Pound to US Dollar exchange rate chart

The Pound to US Dollar exchange rate (GBP/USD) struck a fresh 27-month high of 1.6485 last week in reaction to a surprisingly optimistic fall in the UK Unemployment Rate from 7.6% to 7.4%. Sterling’s ascent was also helped by the Federal Reserve’s decision to taper asset purchases by just $10 billion a month and alter its forward guidance to suggest that interest rates will not be raised until Unemployment falls “way below” the 6.5% threshold.

Sterling began 2013 trading at a 16-month high of 1.6381 against the US Dollar thanks to a last minute deal to stop the US economy falling over the ‘fiscal cliff’. However, GBP/USD swiftly declined from that level during January as a deadly cocktail of credit rating downgrade fears, quantitative easing speculation and the threat of Britain falling into a triple-dip recession seriously impacted demand for the Pound.

By July, Sterling had fallen to a 3-year low of 1.4813 as markets reacted to the Federal Reserve’s announcement that it was considering tapering its asset purchasing programme.

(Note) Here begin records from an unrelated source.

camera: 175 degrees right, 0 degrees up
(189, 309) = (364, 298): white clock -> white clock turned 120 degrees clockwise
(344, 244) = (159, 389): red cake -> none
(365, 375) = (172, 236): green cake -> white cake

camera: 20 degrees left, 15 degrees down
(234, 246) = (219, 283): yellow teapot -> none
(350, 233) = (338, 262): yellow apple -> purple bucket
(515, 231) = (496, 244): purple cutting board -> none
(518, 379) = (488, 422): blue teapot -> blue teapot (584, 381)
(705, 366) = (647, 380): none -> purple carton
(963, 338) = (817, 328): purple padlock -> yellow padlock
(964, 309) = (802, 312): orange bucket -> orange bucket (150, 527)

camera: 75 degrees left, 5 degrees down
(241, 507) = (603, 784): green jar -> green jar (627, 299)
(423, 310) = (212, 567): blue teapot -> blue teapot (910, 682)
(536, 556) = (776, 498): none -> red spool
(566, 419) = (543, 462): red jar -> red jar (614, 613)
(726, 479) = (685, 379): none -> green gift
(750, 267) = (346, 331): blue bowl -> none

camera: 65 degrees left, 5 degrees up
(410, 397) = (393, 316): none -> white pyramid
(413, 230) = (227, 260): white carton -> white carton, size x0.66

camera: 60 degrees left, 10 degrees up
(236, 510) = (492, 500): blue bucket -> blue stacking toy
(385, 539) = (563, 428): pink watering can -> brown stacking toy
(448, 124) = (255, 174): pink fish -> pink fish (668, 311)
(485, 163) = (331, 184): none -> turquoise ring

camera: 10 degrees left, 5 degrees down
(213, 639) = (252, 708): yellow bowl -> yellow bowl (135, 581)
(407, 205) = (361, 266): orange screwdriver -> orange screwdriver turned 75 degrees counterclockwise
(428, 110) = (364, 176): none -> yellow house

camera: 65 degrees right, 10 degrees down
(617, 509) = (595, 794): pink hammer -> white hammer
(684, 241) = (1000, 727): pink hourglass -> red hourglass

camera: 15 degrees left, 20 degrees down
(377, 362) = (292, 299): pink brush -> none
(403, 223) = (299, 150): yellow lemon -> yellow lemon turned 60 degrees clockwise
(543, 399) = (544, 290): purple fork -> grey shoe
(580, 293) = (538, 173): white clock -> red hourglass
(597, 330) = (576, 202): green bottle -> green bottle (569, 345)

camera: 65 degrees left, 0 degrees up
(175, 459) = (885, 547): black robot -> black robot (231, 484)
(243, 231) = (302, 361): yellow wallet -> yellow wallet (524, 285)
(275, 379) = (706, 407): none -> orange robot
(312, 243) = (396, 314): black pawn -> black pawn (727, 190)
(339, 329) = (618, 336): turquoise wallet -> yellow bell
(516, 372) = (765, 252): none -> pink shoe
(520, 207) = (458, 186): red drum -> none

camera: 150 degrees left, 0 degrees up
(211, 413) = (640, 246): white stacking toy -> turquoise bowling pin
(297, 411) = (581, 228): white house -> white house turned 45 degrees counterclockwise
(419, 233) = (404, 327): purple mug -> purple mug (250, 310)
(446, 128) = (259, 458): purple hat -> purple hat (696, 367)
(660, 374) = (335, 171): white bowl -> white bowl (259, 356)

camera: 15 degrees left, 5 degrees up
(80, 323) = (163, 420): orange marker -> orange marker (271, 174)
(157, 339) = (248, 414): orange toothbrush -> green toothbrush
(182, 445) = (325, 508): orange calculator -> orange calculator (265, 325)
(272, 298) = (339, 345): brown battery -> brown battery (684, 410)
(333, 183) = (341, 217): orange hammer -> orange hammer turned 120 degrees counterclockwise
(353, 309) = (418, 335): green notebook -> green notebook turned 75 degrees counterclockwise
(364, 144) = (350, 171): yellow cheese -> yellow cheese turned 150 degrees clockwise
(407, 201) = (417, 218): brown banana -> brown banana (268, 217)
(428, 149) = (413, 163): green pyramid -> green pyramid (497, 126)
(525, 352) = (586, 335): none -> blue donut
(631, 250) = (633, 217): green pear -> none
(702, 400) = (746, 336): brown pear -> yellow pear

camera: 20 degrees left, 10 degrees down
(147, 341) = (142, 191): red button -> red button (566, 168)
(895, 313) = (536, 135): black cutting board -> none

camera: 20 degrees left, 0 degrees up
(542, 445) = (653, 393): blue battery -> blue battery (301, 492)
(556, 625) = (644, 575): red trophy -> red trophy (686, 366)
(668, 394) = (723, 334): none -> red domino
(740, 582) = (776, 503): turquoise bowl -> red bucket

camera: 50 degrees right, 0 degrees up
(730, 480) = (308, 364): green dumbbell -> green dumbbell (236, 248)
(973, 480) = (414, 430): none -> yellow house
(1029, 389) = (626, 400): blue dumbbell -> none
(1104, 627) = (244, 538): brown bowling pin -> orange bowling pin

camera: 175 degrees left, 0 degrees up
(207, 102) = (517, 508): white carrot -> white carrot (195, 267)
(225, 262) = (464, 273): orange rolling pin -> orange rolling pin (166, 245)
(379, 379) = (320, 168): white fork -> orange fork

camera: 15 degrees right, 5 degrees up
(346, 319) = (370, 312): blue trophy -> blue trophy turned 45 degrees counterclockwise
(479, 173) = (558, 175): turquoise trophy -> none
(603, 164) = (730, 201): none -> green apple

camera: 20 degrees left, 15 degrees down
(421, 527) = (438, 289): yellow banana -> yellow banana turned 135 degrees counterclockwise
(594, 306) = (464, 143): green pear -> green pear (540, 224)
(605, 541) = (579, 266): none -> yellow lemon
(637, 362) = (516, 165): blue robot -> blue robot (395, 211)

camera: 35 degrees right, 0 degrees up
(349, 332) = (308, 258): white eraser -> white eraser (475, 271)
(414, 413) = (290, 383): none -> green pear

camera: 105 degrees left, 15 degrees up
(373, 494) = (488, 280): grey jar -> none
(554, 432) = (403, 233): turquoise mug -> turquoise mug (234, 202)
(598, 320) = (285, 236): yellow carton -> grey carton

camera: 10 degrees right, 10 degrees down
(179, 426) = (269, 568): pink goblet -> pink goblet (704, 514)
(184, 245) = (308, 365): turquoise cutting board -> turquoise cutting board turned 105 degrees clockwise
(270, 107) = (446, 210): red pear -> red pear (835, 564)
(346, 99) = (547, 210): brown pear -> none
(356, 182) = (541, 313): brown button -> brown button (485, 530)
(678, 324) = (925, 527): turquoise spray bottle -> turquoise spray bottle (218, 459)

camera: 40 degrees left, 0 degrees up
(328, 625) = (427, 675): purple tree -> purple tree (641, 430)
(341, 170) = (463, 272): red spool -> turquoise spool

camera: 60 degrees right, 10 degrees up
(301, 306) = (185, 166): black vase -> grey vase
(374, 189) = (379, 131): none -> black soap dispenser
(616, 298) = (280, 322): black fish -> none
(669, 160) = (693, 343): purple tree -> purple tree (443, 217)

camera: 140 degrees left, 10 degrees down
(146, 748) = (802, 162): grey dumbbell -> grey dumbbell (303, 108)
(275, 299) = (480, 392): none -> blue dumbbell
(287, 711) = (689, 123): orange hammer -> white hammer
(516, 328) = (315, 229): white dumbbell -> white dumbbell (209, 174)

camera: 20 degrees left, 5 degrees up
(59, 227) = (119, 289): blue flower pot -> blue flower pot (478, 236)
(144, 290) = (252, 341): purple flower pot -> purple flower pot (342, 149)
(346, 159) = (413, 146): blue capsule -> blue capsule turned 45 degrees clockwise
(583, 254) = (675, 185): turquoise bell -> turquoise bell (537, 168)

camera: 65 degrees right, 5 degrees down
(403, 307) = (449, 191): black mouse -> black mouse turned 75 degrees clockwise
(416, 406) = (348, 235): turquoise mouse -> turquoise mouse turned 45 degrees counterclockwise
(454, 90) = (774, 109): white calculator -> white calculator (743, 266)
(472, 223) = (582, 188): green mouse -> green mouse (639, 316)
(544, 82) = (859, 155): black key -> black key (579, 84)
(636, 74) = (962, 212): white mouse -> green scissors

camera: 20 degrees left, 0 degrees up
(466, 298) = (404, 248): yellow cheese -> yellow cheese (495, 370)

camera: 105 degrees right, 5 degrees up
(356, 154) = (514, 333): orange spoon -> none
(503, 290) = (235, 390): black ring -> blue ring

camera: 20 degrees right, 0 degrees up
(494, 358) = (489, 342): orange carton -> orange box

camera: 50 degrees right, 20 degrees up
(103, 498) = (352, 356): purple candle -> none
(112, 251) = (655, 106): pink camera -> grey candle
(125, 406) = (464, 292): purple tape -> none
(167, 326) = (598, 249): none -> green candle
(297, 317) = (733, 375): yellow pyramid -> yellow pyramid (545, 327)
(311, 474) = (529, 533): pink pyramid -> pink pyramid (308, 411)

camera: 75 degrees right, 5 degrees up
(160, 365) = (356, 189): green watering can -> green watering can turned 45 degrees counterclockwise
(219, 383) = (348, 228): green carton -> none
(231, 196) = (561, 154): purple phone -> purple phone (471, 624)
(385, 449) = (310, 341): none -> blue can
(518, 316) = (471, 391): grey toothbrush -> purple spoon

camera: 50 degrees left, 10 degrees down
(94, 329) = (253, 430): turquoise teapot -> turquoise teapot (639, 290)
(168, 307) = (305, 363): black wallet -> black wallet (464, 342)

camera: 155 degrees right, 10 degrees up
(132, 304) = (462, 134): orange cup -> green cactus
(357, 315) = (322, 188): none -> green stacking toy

However, the Pound’s fortunes took a change for the better during the second half of the year as economic growth accelerated, historical GDP data was modified to revise away the double-dip recession and new Bank of England Governor Mark Carney rolled out a forward guidance policy stipulating that interest rates could be raised if the labour market improves or if CPI inflation persists above the 2.0% target.

With Service Sector output – which accounts for around 75% of UK economic output – reaching a 16-year high and other private sector data releases also coming in at multi-year highs, GBP/USD finally breached the psychologically significant 1.6300 level during the last week of November.

Since then the Pound to US Dollar exchange rate has oscillated between technical support at 1.6230 and the 27-month high of 1.6485, and it is likely that GBP/USD will remain above 1.6300 throughout the festive period of low volatility.

The only UK data release on the schedule for this week is likely to see BBA Mortgage Approvals rise by 44,500, which, to all intensive purposes, is unlikely to have a massive impact on Sterling trading.

In terms of US data, there is a little more to look forward to. Personal Income is set to rebound from -0.1% to +0.5%, the University of Michigan Confidence index is forecast to improve from 82.5 to 82.6 and Durable Goods Orders are expected to rebound from -2.0% to +1.3%. The American dataset is likely to mildly increase demand for the ‘Greenback’, but with liquidity muted it is reasonable to suggest that GBP/USD will not fall back below 1.6300.